WHAT YOU SHOULD DO: Set out the records below again exactly; skip the images.
**********
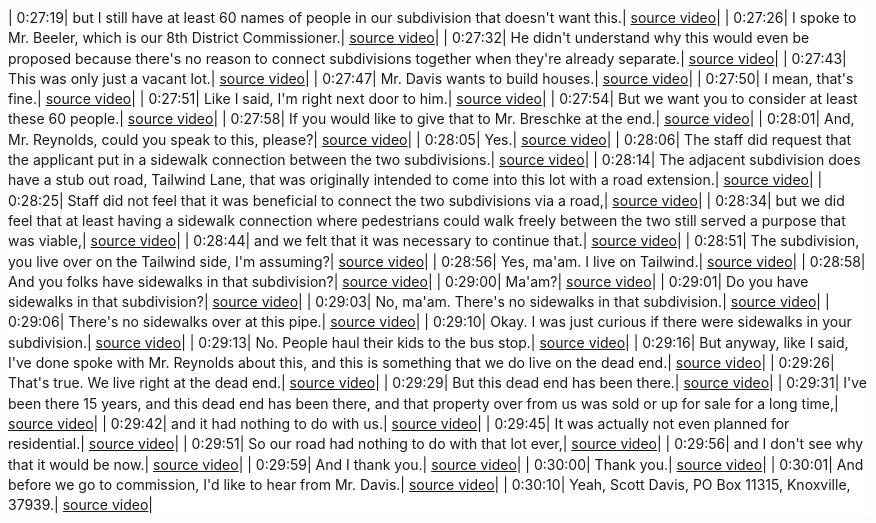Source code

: | 0:27:19| but I still have at least 60 names of people in our subdivision that doesn't want this.| [source video](https://archive.org/details/planningr399190912?start=1639)|
| 0:27:26| I spoke to Mr. Beeler, which is our 8th District Commissioner.| [source video](https://archive.org/details/planningr399190912?start=1646)|
| 0:27:32| He didn't understand why this would even be proposed because there's no reason to connect subdivisions together when they're already separate.| [source video](https://archive.org/details/planningr399190912?start=1652)|
| 0:27:43| This was only just a vacant lot.| [source video](https://archive.org/details/planningr399190912?start=1663)|
| 0:27:47| Mr. Davis wants to build houses.| [source video](https://archive.org/details/planningr399190912?start=1667)|
| 0:27:50| I mean, that's fine.| [source video](https://archive.org/details/planningr399190912?start=1670)|
| 0:27:51| Like I said, I'm right next door to him.| [source video](https://archive.org/details/planningr399190912?start=1671)|
| 0:27:54| But we want you to consider at least these 60 people.| [source video](https://archive.org/details/planningr399190912?start=1674)|
| 0:27:58| If you would like to give that to Mr. Breschke at the end.| [source video](https://archive.org/details/planningr399190912?start=1678)|
| 0:28:01| And, Mr. Reynolds, could you speak to this, please?| [source video](https://archive.org/details/planningr399190912?start=1681)|
| 0:28:05| Yes.| [source video](https://archive.org/details/planningr399190912?start=1685)|
| 0:28:06| The staff did request that the applicant put in a sidewalk connection between the two subdivisions.| [source video](https://archive.org/details/planningr399190912?start=1686)|
| 0:28:14| The adjacent subdivision does have a stub out road, Tailwind Lane, that was originally intended to come into this lot with a road extension.| [source video](https://archive.org/details/planningr399190912?start=1694)|
| 0:28:25| Staff did not feel that it was beneficial to connect the two subdivisions via a road,| [source video](https://archive.org/details/planningr399190912?start=1705)|
| 0:28:34| but we did feel that at least having a sidewalk connection where pedestrians could walk freely between the two still served a purpose that was viable,| [source video](https://archive.org/details/planningr399190912?start=1714)|
| 0:28:44| and we felt that it was necessary to continue that.| [source video](https://archive.org/details/planningr399190912?start=1724)|
| 0:28:51| The subdivision, you live over on the Tailwind side, I'm assuming?| [source video](https://archive.org/details/planningr399190912?start=1731)|
| 0:28:56| Yes, ma'am. I live on Tailwind.| [source video](https://archive.org/details/planningr399190912?start=1736)|
| 0:28:58| And you folks have sidewalks in that subdivision?| [source video](https://archive.org/details/planningr399190912?start=1738)|
| 0:29:00| Ma'am?| [source video](https://archive.org/details/planningr399190912?start=1740)|
| 0:29:01| Do you have sidewalks in that subdivision?| [source video](https://archive.org/details/planningr399190912?start=1741)|
| 0:29:03| No, ma'am. There's no sidewalks in that subdivision.| [source video](https://archive.org/details/planningr399190912?start=1743)|
| 0:29:06| There's no sidewalks over at this pipe.| [source video](https://archive.org/details/planningr399190912?start=1746)|
| 0:29:10| Okay. I was just curious if there were sidewalks in your subdivision.| [source video](https://archive.org/details/planningr399190912?start=1750)|
| 0:29:13| No. People haul their kids to the bus stop.| [source video](https://archive.org/details/planningr399190912?start=1753)|
| 0:29:16| But anyway, like I said, I've done spoke with Mr. Reynolds about this, and this is something that we do live on the dead end.| [source video](https://archive.org/details/planningr399190912?start=1756)|
| 0:29:26| That's true. We live right at the dead end.| [source video](https://archive.org/details/planningr399190912?start=1766)|
| 0:29:29| But this dead end has been there.| [source video](https://archive.org/details/planningr399190912?start=1769)|
| 0:29:31| I've been there 15 years, and this dead end has been there, and that property over from us was sold or up for sale for a long time,| [source video](https://archive.org/details/planningr399190912?start=1771)|
| 0:29:42| and it had nothing to do with us.| [source video](https://archive.org/details/planningr399190912?start=1782)|
| 0:29:45| It was actually not even planned for residential.| [source video](https://archive.org/details/planningr399190912?start=1785)|
| 0:29:51| So our road had nothing to do with that lot ever,| [source video](https://archive.org/details/planningr399190912?start=1791)|
| 0:29:56| and I don't see why that it would be now.| [source video](https://archive.org/details/planningr399190912?start=1796)|
| 0:29:59| And I thank you.| [source video](https://archive.org/details/planningr399190912?start=1799)|
| 0:30:00| Thank you.| [source video](https://archive.org/details/planningr399190912?start=1800)|
| 0:30:01| And before we go to commission, I'd like to hear from Mr. Davis.| [source video](https://archive.org/details/planningr399190912?start=1801)|
| 0:30:10| Yeah, Scott Davis, PO Box 11315, Knoxville, 37939.| [source video](https://archive.org/details/planningr399190912?start=1810)|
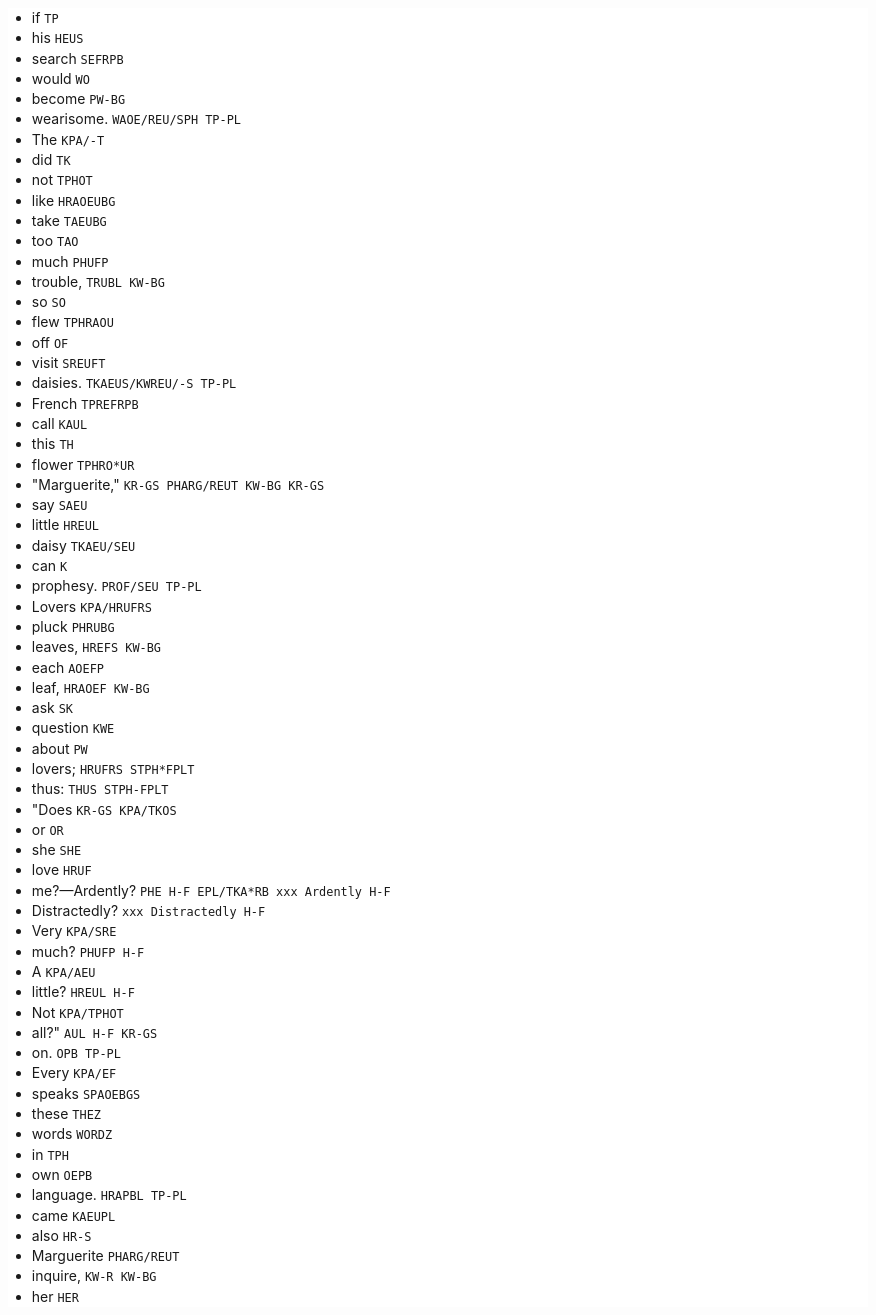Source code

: * if `TP`
* his `HEUS`
* search `SEFRPB`
* would `WO`
* become `PW-BG`
* wearisome. `WAOE/REU/SPH TP-PL`
* The `KPA/-T`
* did `TK`
* not `TPHOT`
* like `HRAOEUBG`
* take `TAEUBG`
* too `TAO`
* much `PHUFP`
* trouble, `TRUBL KW-BG`
* so `SO`
* flew `TPHRAOU`
* off `OF`
* visit `SREUFT`
* daisies. `TKAEUS/KWREU/-S TP-PL`
* French `TPREFRPB`
* call `KAUL`
* this `TH`
* flower `TPHRO*UR`
* "Marguerite," `KR-GS PHARG/REUT KW-BG KR-GS`
* say `SAEU`
* little `HREUL`
* daisy `TKAEU/SEU`
* can `K`
* prophesy. `PROF/SEU TP-PL`
* Lovers `KPA/HRUFRS`
* pluck `PHRUBG`
* leaves, `HREFS KW-BG`
* each `AOEFP`
* leaf, `HRAOEF KW-BG`
* ask `SK`
* question `KWE`
* about `PW`
* lovers; `HRUFRS STPH*FPLT`
* thus: `THUS STPH-FPLT`
* "Does `KR-GS KPA/TKOS`
* or `OR`
* she `SHE`
* love `HRUF`
* me?—Ardently? `PHE H-F EPL/TKA*RB xxx Ardently H-F`
* Distractedly? `xxx Distractedly H-F`
* Very `KPA/SRE`
* much? `PHUFP H-F`
* A `KPA/AEU`
* little? `HREUL H-F`
* Not `KPA/TPHOT`
* all?" `AUL H-F KR-GS`
* on. `OPB TP-PL`
* Every `KPA/EF`
* speaks `SPAOEBGS`
* these `THEZ`
* words `WORDZ`
* in `TPH`
* own `OEPB`
* language. `HRAPBL TP-PL`
* came `KAEUPL`
* also `HR-S`
* Marguerite `PHARG/REUT`
* inquire, `KW-R KW-BG`
* her `HER`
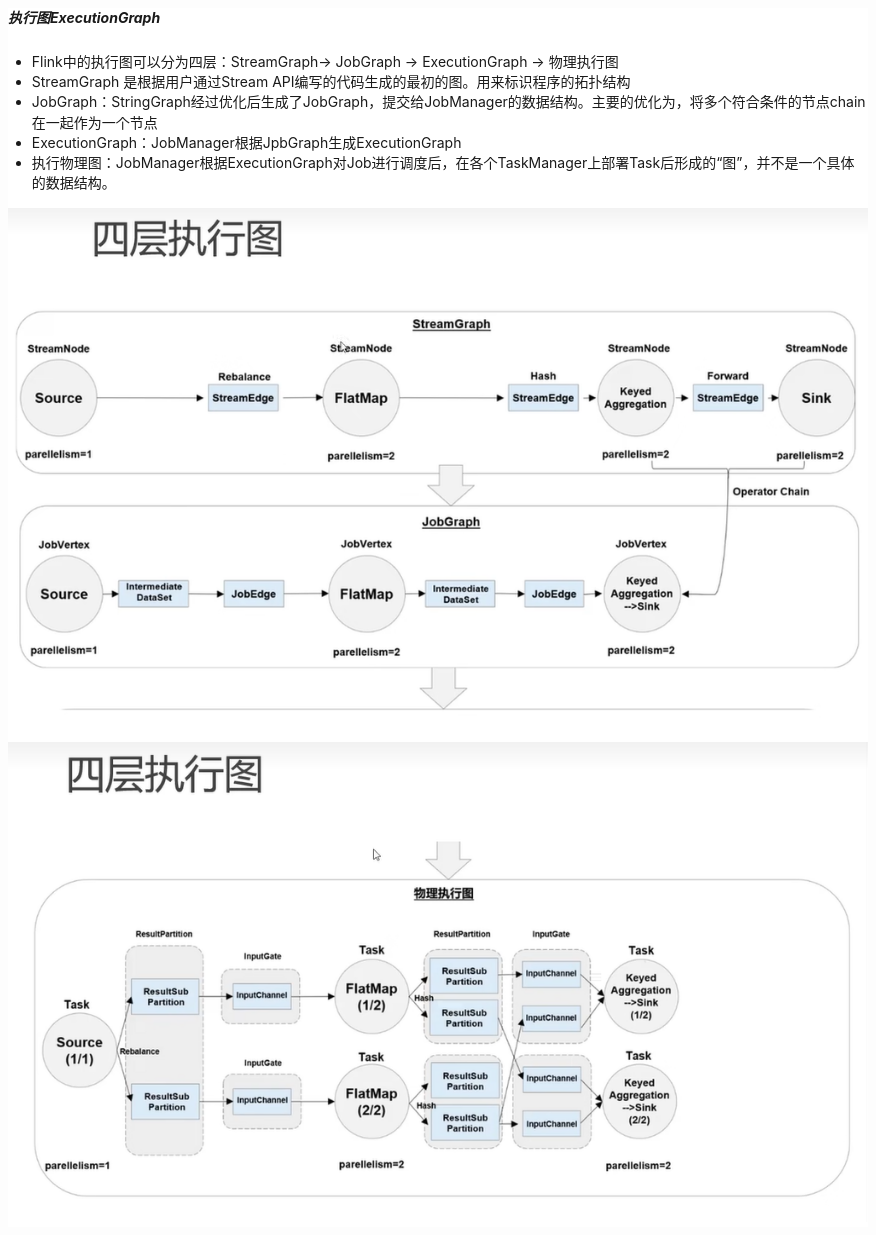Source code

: ##### 执行图ExecutionGraph
- Flink中的执行图可以分为四层：StreamGraph-> JobGraph -> ExecutionGraph -> 物理执行图
- StreamGraph 是根据用户通过Stream API编写的代码生成的最初的图。用来标识程序的拓扑结构
- JobGraph：StringGraph经过优化后生成了JobGraph，提交给JobManager的数据结构。主要的优化为，将多个符合条件的节点chain在一起作为一个节点
- ExecutionGraph：JobManager根据JpbGraph生成ExecutionGraph
- 执行物理图：JobManager根据ExecutionGraph对Job进行调度后，在各个TaskManager上部署Task后形成的“图”，并不是一个具体的数据结构。

![四层执行图](./images/execution-graph.png)

![四层执行图](./images/execution-graph.3.png)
**********
WRITTEN ANSWER:
Source code

: | 0:27:19| but I still have at least 60 names of people in our subdivision that doesn't want this.| [source video](https://archive.org/details/planningr399190912?start=1639)|
| 0:27:26| I spoke to Mr. Beeler, which is our 8th District Commissioner.| [source video](https://archive.org/details/planningr399190912?start=1646)|
| 0:27:32| He didn't understand why this would even be proposed because there's no reason to connect subdivisions together when they're already separate.| [source video](https://archive.org/details/planningr399190912?start=1652)|
| 0:27:43| This was only just a vacant lot.| [source video](https://archive.org/details/planningr399190912?start=1663)|
| 0:27:47| Mr. Davis wants to build houses.| [source video](https://archive.org/details/planningr399190912?start=1667)|
| 0:27:50| I mean, that's fine.| [source video](https://archive.org/details/planningr399190912?start=1670)|
| 0:27:51| Like I said, I'm right next door to him.| [source video](https://archive.org/details/planningr399190912?start=1671)|
| 0:27:54| But we want you to consider at least these 60 people.| [source video](https://archive.org/details/planningr399190912?start=1674)|
| 0:27:58| If you would like to give that to Mr. Breschke at the end.| [source video](https://archive.org/details/planningr399190912?start=1678)|
| 0:28:01| And, Mr. Reynolds, could you speak to this, please?| [source video](https://archive.org/details/planningr399190912?start=1681)|
| 0:28:05| Yes.| [source video](https://archive.org/details/planningr399190912?start=1685)|
| 0:28:06| The staff did request that the applicant put in a sidewalk connection between the two subdivisions.| [source video](https://archive.org/details/planningr399190912?start=1686)|
| 0:28:14| The adjacent subdivision does have a stub out road, Tailwind Lane, that was originally intended to come into this lot with a road extension.| [source video](https://archive.org/details/planningr399190912?start=1694)|
| 0:28:25| Staff did not feel that it was beneficial to connect the two subdivisions via a road,| [source video](https://archive.org/details/planningr399190912?start=1705)|
| 0:28:34| but we did feel that at least having a sidewalk connection where pedestrians could walk freely between the two still served a purpose that was viable,| [source video](https://archive.org/details/planningr399190912?start=1714)|
| 0:28:44| and we felt that it was necessary to continue that.| [source video](https://archive.org/details/planningr399190912?start=1724)|
| 0:28:51| The subdivision, you live over on the Tailwind side, I'm assuming?| [source video](https://archive.org/details/planningr399190912?start=1731)|
| 0:28:56| Yes, ma'am. I live on Tailwind.| [source video](https://archive.org/details/planningr399190912?start=1736)|
| 0:28:58| And you folks have sidewalks in that subdivision?| [source video](https://archive.org/details/planningr399190912?start=1738)|
| 0:29:00| Ma'am?| [source video](https://archive.org/details/planningr399190912?start=1740)|
| 0:29:01| Do you have sidewalks in that subdivision?| [source video](https://archive.org/details/planningr399190912?start=1741)|
| 0:29:03| No, ma'am. There's no sidewalks in that subdivision.| [source video](https://archive.org/details/planningr399190912?start=1743)|
| 0:29:06| There's no sidewalks over at this pipe.| [source video](https://archive.org/details/planningr399190912?start=1746)|
| 0:29:10| Okay. I was just curious if there were sidewalks in your subdivision.| [source video](https://archive.org/details/planningr399190912?start=1750)|
| 0:29:13| No. People haul their kids to the bus stop.| [source video](https://archive.org/details/planningr399190912?start=1753)|
| 0:29:16| But anyway, like I said, I've done spoke with Mr. Reynolds about this, and this is something that we do live on the dead end.| [source video](https://archive.org/details/planningr399190912?start=1756)|
| 0:29:26| That's true. We live right at the dead end.| [source video](https://archive.org/details/planningr399190912?start=1766)|
| 0:29:29| But this dead end has been there.| [source video](https://archive.org/details/planningr399190912?start=1769)|
| 0:29:31| I've been there 15 years, and this dead end has been there, and that property over from us was sold or up for sale for a long time,| [source video](https://archive.org/details/planningr399190912?start=1771)|
| 0:29:42| and it had nothing to do with us.| [source video](https://archive.org/details/planningr399190912?start=1782)|
| 0:29:45| It was actually not even planned for residential.| [source video](https://archive.org/details/planningr399190912?start=1785)|
| 0:29:51| So our road had nothing to do with that lot ever,| [source video](https://archive.org/details/planningr399190912?start=1791)|
| 0:29:56| and I don't see why that it would be now.| [source video](https://archive.org/details/planningr399190912?start=1796)|
| 0:29:59| And I thank you.| [source video](https://archive.org/details/planningr399190912?start=1799)|
| 0:30:00| Thank you.| [source video](https://archive.org/details/planningr399190912?start=1800)|
| 0:30:01| And before we go to commission, I'd like to hear from Mr. Davis.| [source video](https://archive.org/details/planningr399190912?start=1801)|
| 0:30:10| Yeah, Scott Davis, PO Box 11315, Knoxville, 37939.| [source video](https://archive.org/details/planningr399190912?start=1810)|
Source code

: * if `TP`
* his `HEUS`
* search `SEFRPB`
* would `WO`
* become `PW-BG`
* wearisome. `WAOE/REU/SPH TP-PL`
* The `KPA/-T`
* did `TK`
* not `TPHOT`
* like `HRAOEUBG`
* take `TAEUBG`
* too `TAO`
* much `PHUFP`
* trouble, `TRUBL KW-BG`
* so `SO`
* flew `TPHRAOU`
* off `OF`
* visit `SREUFT`
* daisies. `TKAEUS/KWREU/-S TP-PL`
* French `TPREFRPB`
* call `KAUL`
* this `TH`
* flower `TPHRO*UR`
* "Marguerite," `KR-GS PHARG/REUT KW-BG KR-GS`
* say `SAEU`
* little `HREUL`
* daisy `TKAEU/SEU`
* can `K`
* prophesy. `PROF/SEU TP-PL`
* Lovers `KPA/HRUFRS`
* pluck `PHRUBG`
* leaves, `HREFS KW-BG`
* each `AOEFP`
* leaf, `HRAOEF KW-BG`
* ask `SK`
* question `KWE`
* about `PW`
* lovers; `HRUFRS STPH*FPLT`
* thus: `THUS STPH-FPLT`
* "Does `KR-GS KPA/TKOS`
* or `OR`
* she `SHE`
* love `HRUF`
* me?—Ardently? `PHE H-F EPL/TKA*RB xxx Ardently H-F`
* Distractedly? `xxx Distractedly H-F`
* Very `KPA/SRE`
* much? `PHUFP H-F`
* A `KPA/AEU`
* little? `HREUL H-F`
* Not `KPA/TPHOT`
* all?" `AUL H-F KR-GS`
* on. `OPB TP-PL`
* Every `KPA/EF`
* speaks `SPAOEBGS`
* these `THEZ`
* words `WORDZ`
* in `TPH`
* own `OEPB`
* language. `HRAPBL TP-PL`
* came `KAEUPL`
* also `HR-S`
* Marguerite `PHARG/REUT`
* inquire, `KW-R KW-BG`
* her `HER`
Source code

: ##### 执行图ExecutionGraph
- Flink中的执行图可以分为四层：StreamGraph-> JobGraph -> ExecutionGraph -> 物理执行图
- StreamGraph 是根据用户通过Stream API编写的代码生成的最初的图。用来标识程序的拓扑结构
- JobGraph：StringGraph经过优化后生成了JobGraph，提交给JobManager的数据结构。主要的优化为，将多个符合条件的节点chain在一起作为一个节点
- ExecutionGraph：JobManager根据JpbGraph生成ExecutionGraph
- 执行物理图：JobManager根据ExecutionGraph对Job进行调度后，在各个TaskManager上部署Task后形成的“图”，并不是一个具体的数据结构。

![四层执行图](./images/execution-graph.png)

![四层执行图](./images/execution-graph.3.png)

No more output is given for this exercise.